Improve softmax speed, fixes #405

Dobiasd · Oct 21, 2023 · d77600c · d77600c
1 parent 88f5601
commit d77600c
Showing 1 changed file with 2 additions and 3 deletions.
diff --git a/include/fdeep/tensor.hpp b/include/fdeep/tensor.hpp
@@ -1238,20 +1238,19 @@ inline tensor softmax(const tensor& input)
             {
                 m = std::max(m, input.get_ignore_rank(tensor_pos(y, x, z_class)));
             }   
-            const auto inp_shifted = subtract_tensor(input, tensor(input.shape(), m));
 
             // We are not using Kahan summation, since the number
             // of object classes is usually quite small.

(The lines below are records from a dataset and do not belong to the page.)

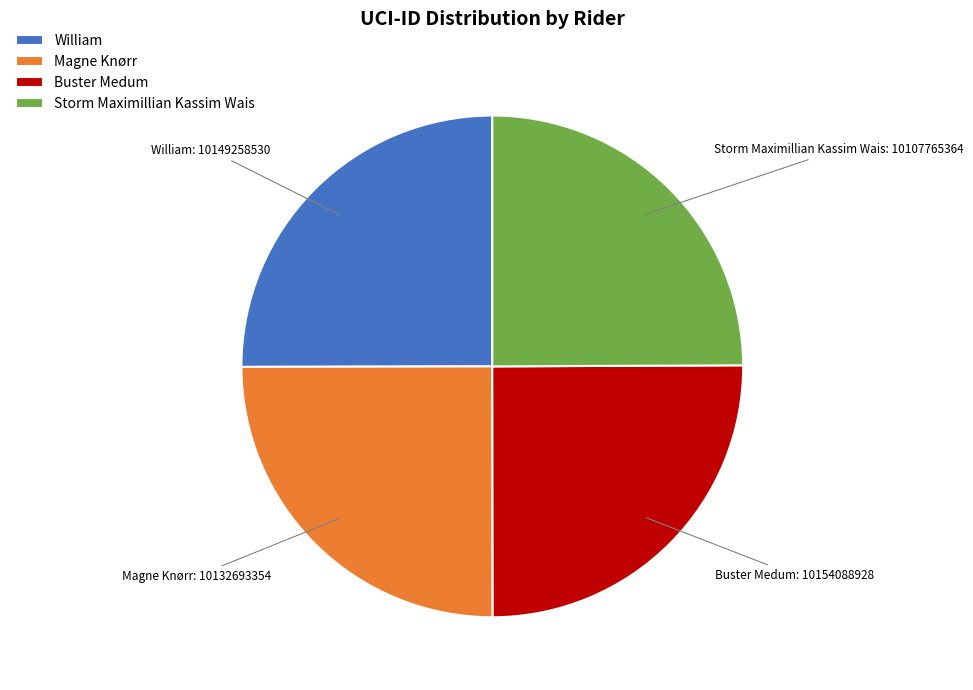

Does Magne Knørr account for over 50% of the chart?

No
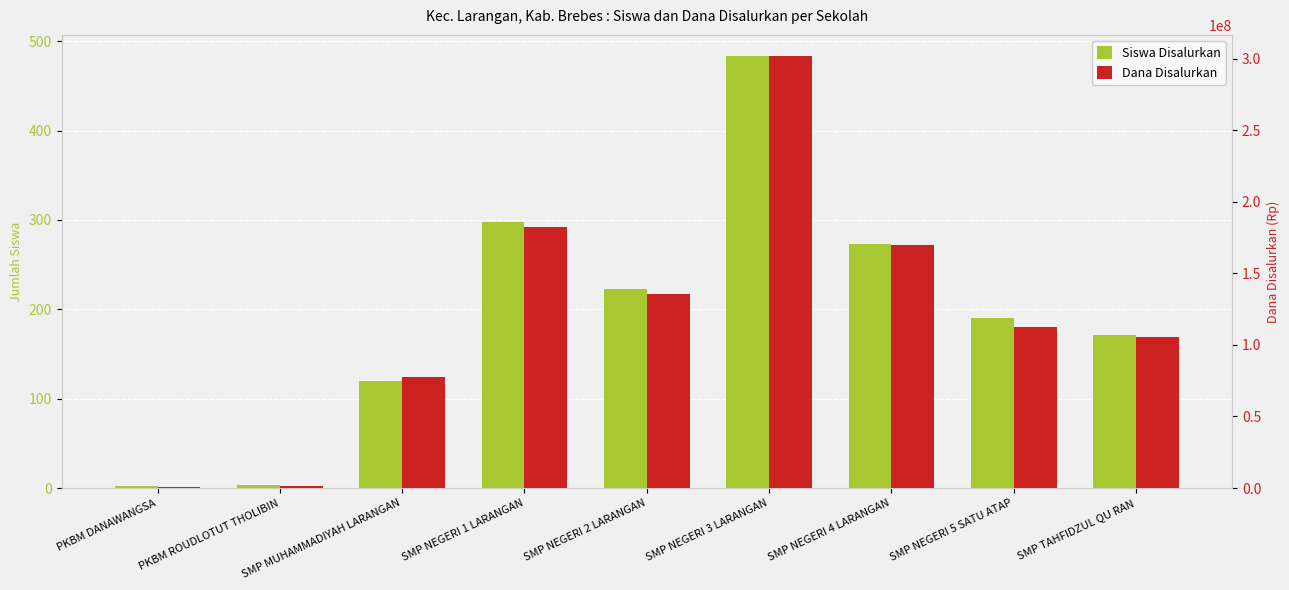

What is the total value across all series at SMP NEGERI 1 LARANGAN?

182625298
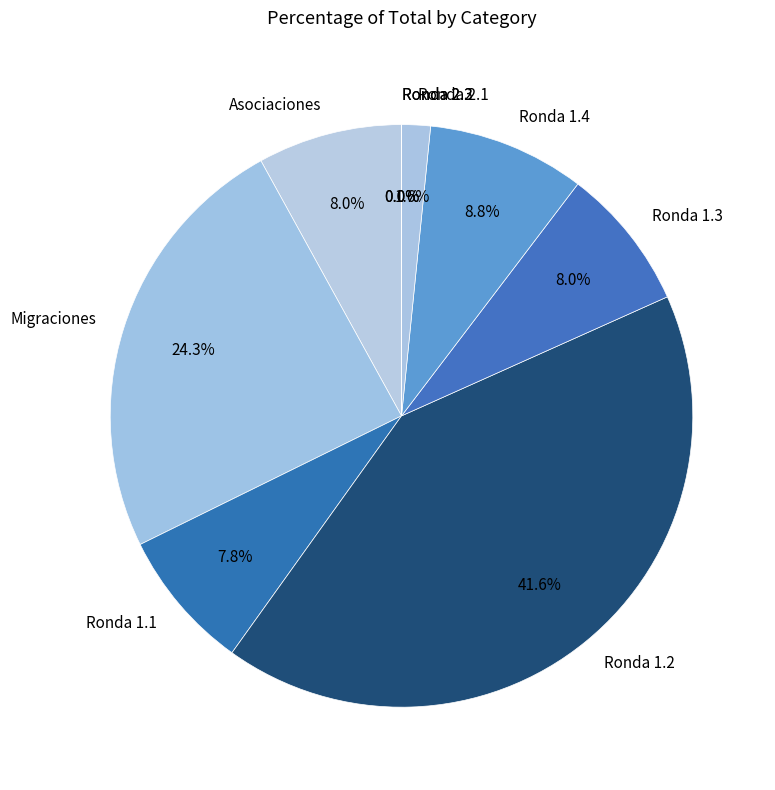

Which category has the biggest portion of the pie?

Ronda 1.2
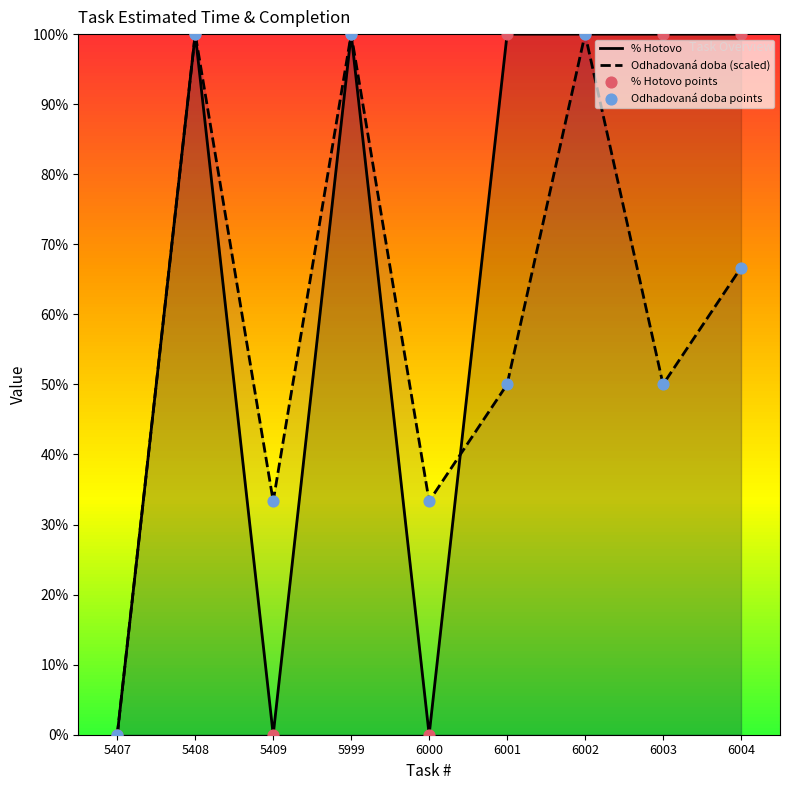

Which series contains the lowest Y value?

% Hotovo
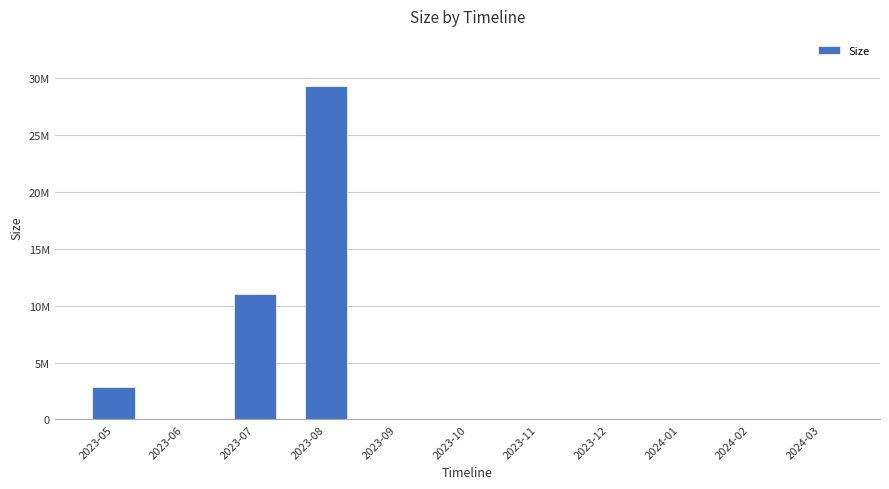

The value at 2023-09 is 0. True or false?

True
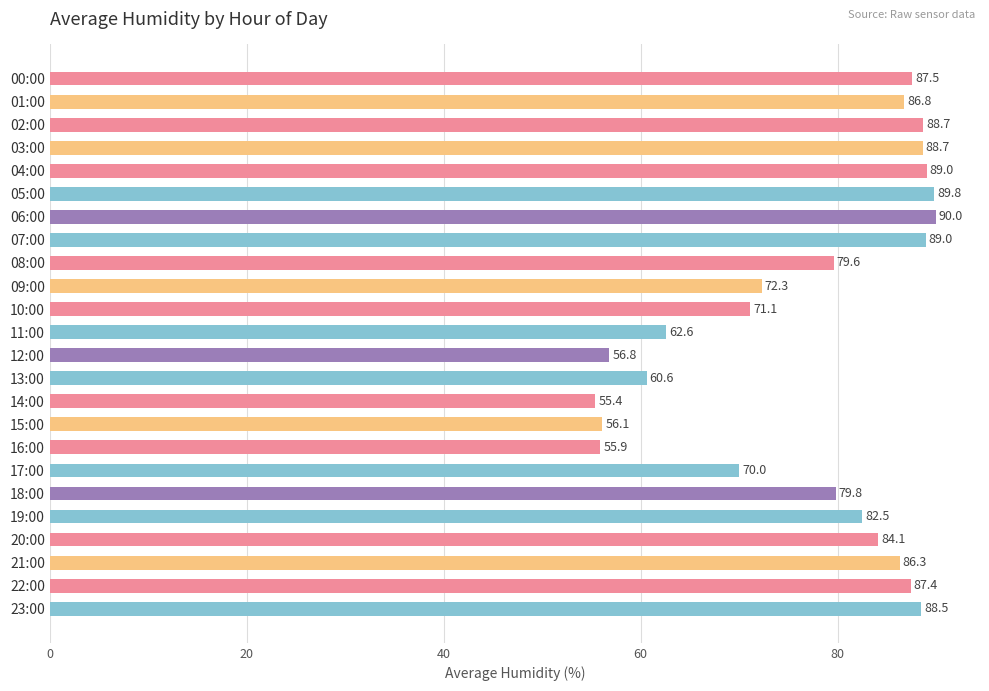

What is the approximate value at 14:00?

55.4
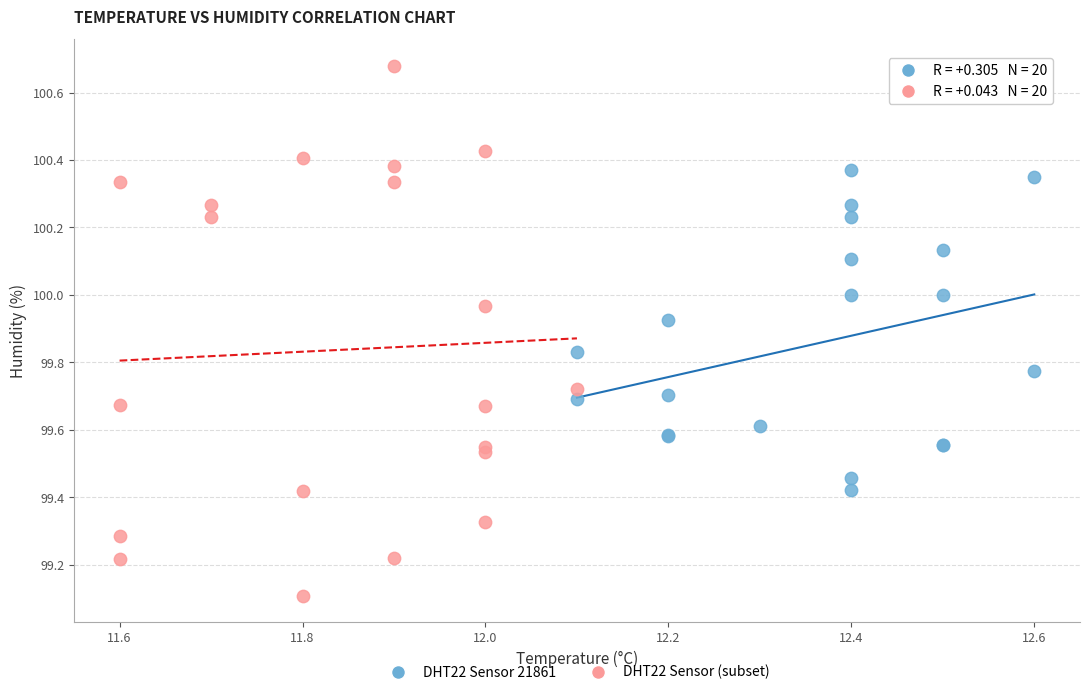

Which series has the largest Y range (max minus min)?

DHT22 Sensor (subset)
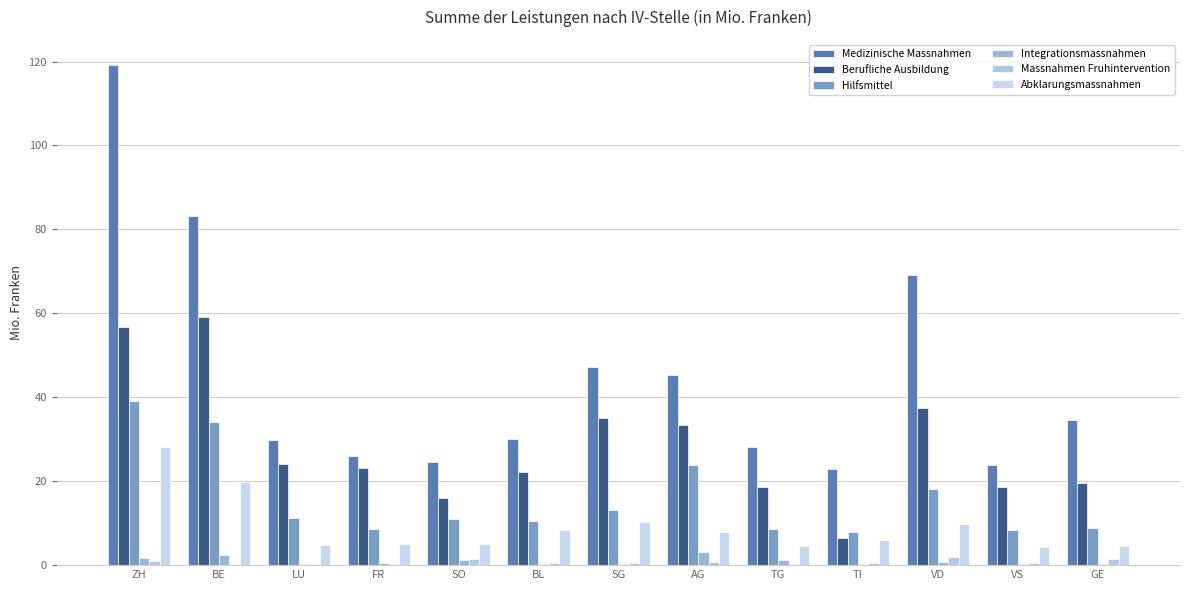

Which series has the largest range (max minus min)?

Medizinische Massnahmen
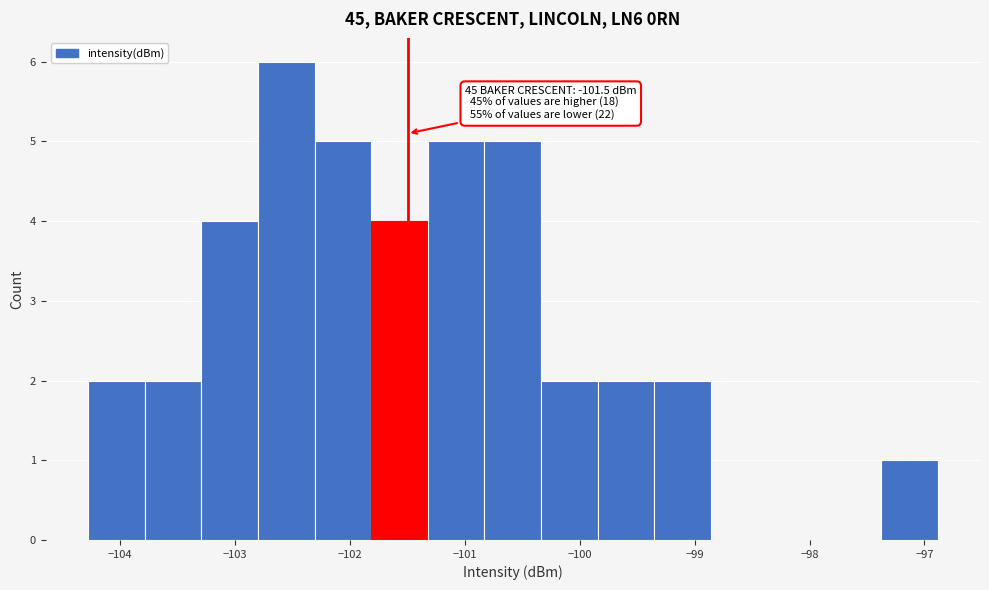

Which range on the x-axis has the tallest bar?

-102.8 to -102.3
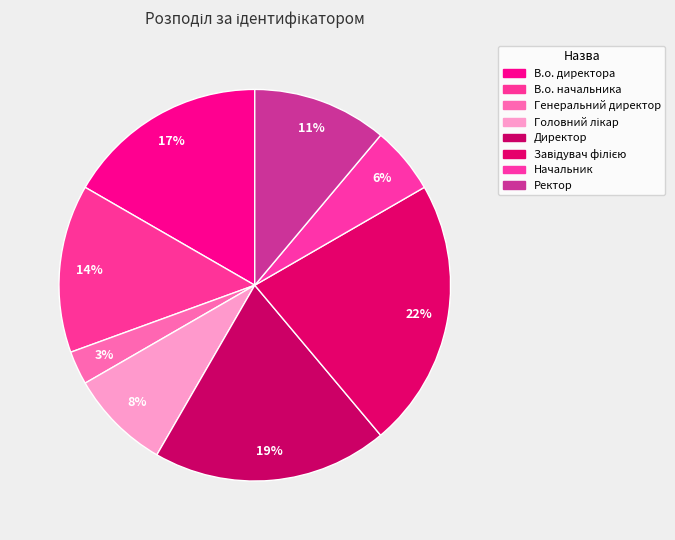

Which has a higher value, Начальник or Ректор?

Ректор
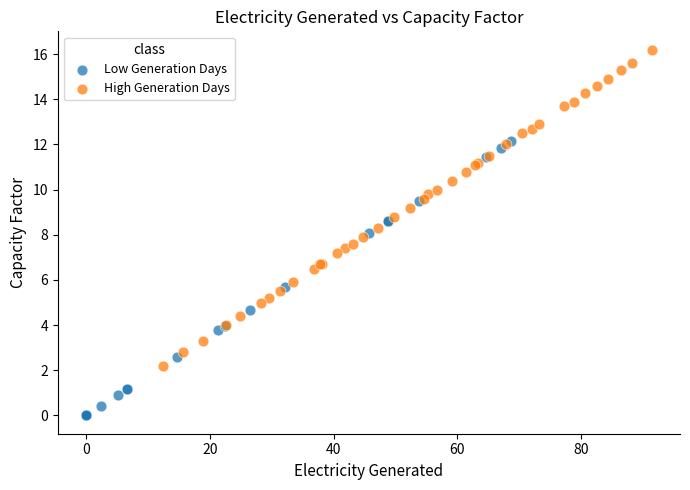

Which series has the largest Y range (max minus min)?

High Generation Days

             float_type sum_shifted = 0.0f;
             for (size_t z_class = 0; z_class < input.shape().depth_; ++z_class)
             {
-                sum_shifted += std::exp(inp_shifted.get_ignore_rank(tensor_pos(y, x, z_class)));
+                sum_shifted += std::exp(input.get_ignore_rank(tensor_pos(y, x, z_class)) - m);
             }
 
             const auto log_sum_shifted = std::log(sum_shifted);
             for (size_t z_class = 0; z_class < input.shape().depth_; ++z_class)
             {
-                const auto result = std::exp(inp_shifted.get_ignore_rank(tensor_pos(y, x, z_class)) - log_sum_shifted);
+                const auto result = std::exp(input.get_ignore_rank(tensor_pos(y, x, z_class)) - m - log_sum_shifted);
                 output.set_ignore_rank(tensor_pos(y, x, z_class), std::isinf(result) ? static_cast<float_type>(0) : result);
             }
         }